Before agreeing to a relocation assignment, the Griffins usually spend a week in the new location to see if they like it. Griffin checks it from stem to stern, even spending several hours in a local mall to get a sense of what the people are like.

If you’re part of a dual-career family, the relocation has to work for both partners, Herring stresses. One partner may have to put his or her career on hold for the sake of the spouse’s career. Brenda Griffin did it gladly for her husband. Many others wouldn’t be so obliging.

Herring also advises checking out the company’s relocation policy. Most large and midsize companies have them. The rule is the more you earn, the bigger your relocation allotment.
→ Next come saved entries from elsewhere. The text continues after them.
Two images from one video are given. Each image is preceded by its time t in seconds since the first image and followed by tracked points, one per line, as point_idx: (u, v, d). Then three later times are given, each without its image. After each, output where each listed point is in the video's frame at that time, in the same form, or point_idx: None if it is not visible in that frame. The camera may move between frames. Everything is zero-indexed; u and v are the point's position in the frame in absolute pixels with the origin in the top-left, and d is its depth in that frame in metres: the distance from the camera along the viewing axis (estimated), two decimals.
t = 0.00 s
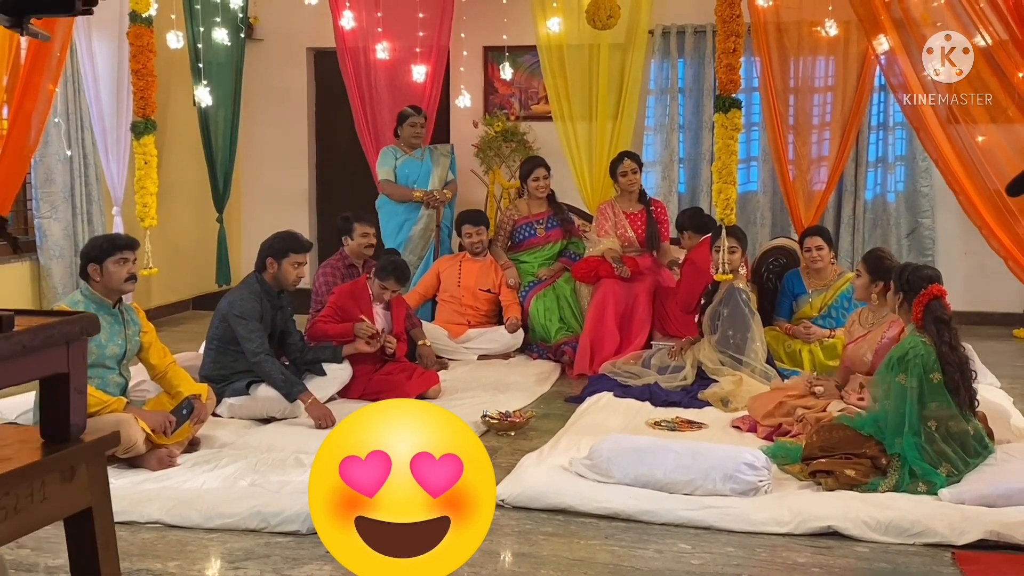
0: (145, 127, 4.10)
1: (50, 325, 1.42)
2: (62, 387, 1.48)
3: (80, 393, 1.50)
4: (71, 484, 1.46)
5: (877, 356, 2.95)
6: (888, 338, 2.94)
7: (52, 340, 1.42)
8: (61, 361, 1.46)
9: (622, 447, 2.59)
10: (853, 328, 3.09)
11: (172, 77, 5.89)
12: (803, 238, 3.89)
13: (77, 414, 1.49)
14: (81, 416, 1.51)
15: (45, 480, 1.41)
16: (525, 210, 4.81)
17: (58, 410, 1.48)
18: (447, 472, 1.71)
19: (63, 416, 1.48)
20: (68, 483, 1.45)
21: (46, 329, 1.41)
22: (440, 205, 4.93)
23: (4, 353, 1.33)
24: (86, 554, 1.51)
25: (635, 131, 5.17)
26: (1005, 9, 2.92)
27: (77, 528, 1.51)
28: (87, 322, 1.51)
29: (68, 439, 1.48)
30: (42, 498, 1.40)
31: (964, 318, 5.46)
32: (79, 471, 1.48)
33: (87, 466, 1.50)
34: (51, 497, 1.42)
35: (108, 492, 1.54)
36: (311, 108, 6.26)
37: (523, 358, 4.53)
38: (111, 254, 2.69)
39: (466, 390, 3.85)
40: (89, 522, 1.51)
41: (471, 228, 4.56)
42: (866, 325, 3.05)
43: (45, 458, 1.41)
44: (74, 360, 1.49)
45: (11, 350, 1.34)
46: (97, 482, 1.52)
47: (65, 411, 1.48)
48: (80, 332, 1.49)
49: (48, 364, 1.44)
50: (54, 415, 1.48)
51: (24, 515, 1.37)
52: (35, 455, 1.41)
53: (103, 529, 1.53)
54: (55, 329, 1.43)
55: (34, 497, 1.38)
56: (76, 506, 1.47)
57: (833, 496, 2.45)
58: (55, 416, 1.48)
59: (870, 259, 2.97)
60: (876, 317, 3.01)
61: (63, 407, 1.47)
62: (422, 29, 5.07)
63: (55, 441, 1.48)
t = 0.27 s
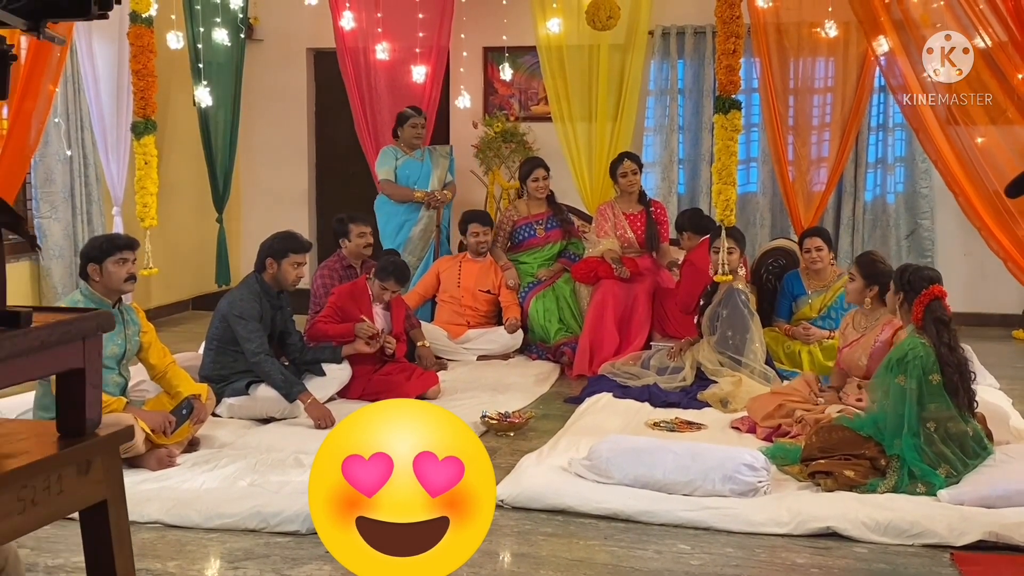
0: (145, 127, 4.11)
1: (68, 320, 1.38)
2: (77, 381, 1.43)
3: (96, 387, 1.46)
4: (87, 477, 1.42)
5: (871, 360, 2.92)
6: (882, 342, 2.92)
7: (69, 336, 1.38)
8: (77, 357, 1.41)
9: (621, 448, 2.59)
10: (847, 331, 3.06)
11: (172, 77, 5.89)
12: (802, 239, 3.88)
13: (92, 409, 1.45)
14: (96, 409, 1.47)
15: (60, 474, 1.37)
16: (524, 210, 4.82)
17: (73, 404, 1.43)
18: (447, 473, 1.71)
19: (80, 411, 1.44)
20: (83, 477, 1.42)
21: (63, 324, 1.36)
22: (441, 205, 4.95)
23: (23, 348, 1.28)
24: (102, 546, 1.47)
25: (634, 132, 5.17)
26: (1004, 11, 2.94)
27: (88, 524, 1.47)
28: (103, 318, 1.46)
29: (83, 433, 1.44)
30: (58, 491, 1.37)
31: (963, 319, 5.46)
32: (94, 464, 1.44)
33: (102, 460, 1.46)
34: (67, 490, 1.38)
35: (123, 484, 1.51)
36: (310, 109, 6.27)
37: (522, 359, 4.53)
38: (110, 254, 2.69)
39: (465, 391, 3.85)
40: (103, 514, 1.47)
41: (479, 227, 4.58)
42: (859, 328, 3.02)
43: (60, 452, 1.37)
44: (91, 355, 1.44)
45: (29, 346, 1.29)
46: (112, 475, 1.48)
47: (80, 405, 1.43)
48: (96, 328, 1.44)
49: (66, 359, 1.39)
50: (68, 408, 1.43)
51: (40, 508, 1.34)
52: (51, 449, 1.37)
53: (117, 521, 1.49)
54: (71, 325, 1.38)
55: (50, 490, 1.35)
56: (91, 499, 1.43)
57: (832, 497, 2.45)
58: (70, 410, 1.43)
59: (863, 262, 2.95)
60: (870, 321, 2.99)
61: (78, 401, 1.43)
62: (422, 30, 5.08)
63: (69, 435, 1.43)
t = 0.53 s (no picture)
0: (144, 126, 4.11)
1: (81, 314, 1.32)
2: (90, 374, 1.37)
3: (109, 380, 1.40)
4: (99, 471, 1.36)
5: (867, 363, 2.93)
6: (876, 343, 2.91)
7: (83, 330, 1.32)
8: (90, 351, 1.35)
9: (619, 447, 2.59)
10: (841, 332, 3.05)
11: (171, 76, 5.89)
12: (801, 238, 3.89)
13: (104, 401, 1.38)
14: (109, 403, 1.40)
15: (73, 466, 1.31)
16: (523, 209, 4.81)
17: (85, 397, 1.37)
18: (447, 473, 1.71)
19: (91, 403, 1.38)
20: (95, 470, 1.36)
21: (77, 317, 1.30)
22: (442, 204, 4.93)
23: (37, 342, 1.22)
24: (112, 541, 1.42)
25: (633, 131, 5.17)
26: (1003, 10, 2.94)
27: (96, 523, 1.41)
28: (116, 313, 1.40)
29: (95, 426, 1.38)
30: (70, 484, 1.31)
31: (961, 319, 5.46)
32: (106, 458, 1.38)
33: (115, 452, 1.40)
34: (80, 483, 1.33)
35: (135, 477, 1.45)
36: (309, 107, 6.27)
37: (520, 358, 4.53)
38: (108, 252, 2.69)
39: (464, 390, 3.85)
40: (114, 507, 1.42)
41: (482, 225, 4.56)
42: (853, 331, 3.00)
43: (72, 445, 1.31)
44: (104, 350, 1.38)
45: (44, 339, 1.24)
46: (124, 467, 1.42)
47: (93, 398, 1.38)
48: (109, 323, 1.38)
49: (79, 353, 1.33)
50: (81, 401, 1.37)
51: (51, 500, 1.28)
52: (62, 441, 1.31)
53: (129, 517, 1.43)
54: (85, 319, 1.32)
55: (62, 483, 1.29)
56: (102, 493, 1.37)
57: (830, 497, 2.45)
58: (82, 403, 1.38)
59: (856, 263, 2.92)
60: (863, 322, 2.97)
61: (90, 394, 1.37)
62: (422, 29, 5.07)
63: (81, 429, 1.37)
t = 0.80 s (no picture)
0: (142, 124, 4.10)
1: (91, 311, 1.33)
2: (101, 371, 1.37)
3: (120, 375, 1.40)
4: (110, 463, 1.38)
5: (866, 360, 2.91)
6: (876, 341, 2.89)
7: (92, 327, 1.33)
8: (100, 347, 1.36)
9: (617, 445, 2.60)
10: (841, 331, 3.05)
11: (169, 74, 5.88)
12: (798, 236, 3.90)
13: (116, 396, 1.39)
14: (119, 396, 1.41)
15: (84, 459, 1.32)
16: (521, 208, 4.81)
17: (95, 391, 1.38)
18: (448, 473, 1.71)
19: (102, 398, 1.38)
20: (106, 463, 1.37)
21: (88, 313, 1.31)
22: (441, 203, 4.92)
23: (48, 338, 1.23)
24: (122, 530, 1.43)
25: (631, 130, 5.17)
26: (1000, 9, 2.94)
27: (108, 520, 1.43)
28: (126, 309, 1.40)
29: (106, 420, 1.38)
30: (82, 476, 1.32)
31: (958, 317, 5.47)
32: (117, 451, 1.39)
33: (125, 446, 1.41)
34: (91, 476, 1.34)
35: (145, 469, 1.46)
36: (307, 105, 6.26)
37: (518, 356, 4.53)
38: (107, 250, 2.69)
39: (462, 388, 3.86)
40: (124, 499, 1.43)
41: (482, 223, 4.56)
42: (853, 328, 3.00)
43: (83, 439, 1.32)
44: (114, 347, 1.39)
45: (56, 336, 1.25)
46: (134, 459, 1.43)
47: (103, 392, 1.38)
48: (119, 319, 1.38)
49: (90, 351, 1.34)
50: (91, 395, 1.38)
51: (64, 492, 1.30)
52: (74, 434, 1.33)
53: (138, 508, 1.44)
54: (95, 316, 1.33)
55: (74, 475, 1.31)
56: (113, 485, 1.39)
57: (827, 495, 2.45)
58: (92, 398, 1.38)
59: (852, 263, 2.94)
60: (863, 320, 2.97)
61: (100, 389, 1.37)
62: (419, 27, 5.08)
63: (91, 422, 1.38)
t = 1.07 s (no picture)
0: (142, 123, 4.10)
1: (100, 310, 1.31)
2: (110, 368, 1.35)
3: (129, 373, 1.38)
4: (119, 460, 1.35)
5: (865, 359, 2.93)
6: (875, 341, 2.90)
7: (102, 326, 1.31)
8: (110, 345, 1.34)
9: (616, 444, 2.60)
10: (841, 331, 3.06)
11: (169, 73, 5.88)
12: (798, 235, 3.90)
13: (125, 393, 1.37)
14: (129, 394, 1.39)
15: (95, 455, 1.30)
16: (520, 207, 4.81)
17: (104, 387, 1.35)
18: (447, 472, 1.72)
19: (112, 394, 1.35)
20: (116, 459, 1.34)
21: (100, 312, 1.30)
22: (440, 202, 4.92)
23: (60, 336, 1.22)
24: (133, 534, 1.39)
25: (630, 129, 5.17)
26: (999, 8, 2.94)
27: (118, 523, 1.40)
28: (135, 307, 1.39)
29: (115, 417, 1.36)
30: (92, 473, 1.29)
31: (957, 316, 5.48)
32: (127, 448, 1.36)
33: (135, 442, 1.38)
34: (102, 472, 1.31)
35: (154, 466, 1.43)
36: (307, 104, 6.26)
37: (518, 355, 4.54)
38: (108, 250, 2.69)
39: (462, 387, 3.86)
40: (134, 497, 1.39)
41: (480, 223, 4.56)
42: (853, 328, 3.01)
43: (94, 435, 1.29)
44: (123, 345, 1.37)
45: (67, 335, 1.24)
46: (144, 456, 1.40)
47: (113, 389, 1.36)
48: (128, 317, 1.37)
49: (98, 349, 1.32)
50: (101, 391, 1.35)
51: (75, 489, 1.26)
52: (83, 431, 1.30)
53: (149, 507, 1.41)
54: (106, 314, 1.32)
55: (85, 471, 1.27)
56: (123, 482, 1.36)
57: (826, 494, 2.46)
58: (102, 395, 1.35)
59: (854, 261, 2.96)
60: (862, 320, 2.99)
61: (110, 385, 1.35)
62: (419, 26, 5.08)
63: (100, 419, 1.35)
Finally, Bill Griffin says, the secret to a successful relocation is planning.

“Most people don’t allow themselves to adapt to new situations,” he says. “But, we’re more adaptable than we realize. Rather than being apprehensive about change, embrace it. Every move is an opportunity to experience life and make new connections.”

Get it in writing
Consider some other caveats as well. Whether you’re relocating to the next state or the other side of the world, get a written promise from your company that it will pay moving expenses back home if the relocation should not work out, advises Ed Ryan, managing director of IMCOR, a Stamford, CT-based interim staffing company for senior executives.

Ryan stresses the importance of having all your relocation costs covered, since they can be considerable—especially if you’re contemplating working abroad. Often, several trips must be made to finalize the arrangements, which can add up to a hefty sum.

In short, take nothing for granted. Finally, “try to be flexible and see nothing as permanent,” Cardinell advises. “If you’ve relocated once, chances are you’ll do it again when opportunity knocks.” The Griffins ditto that.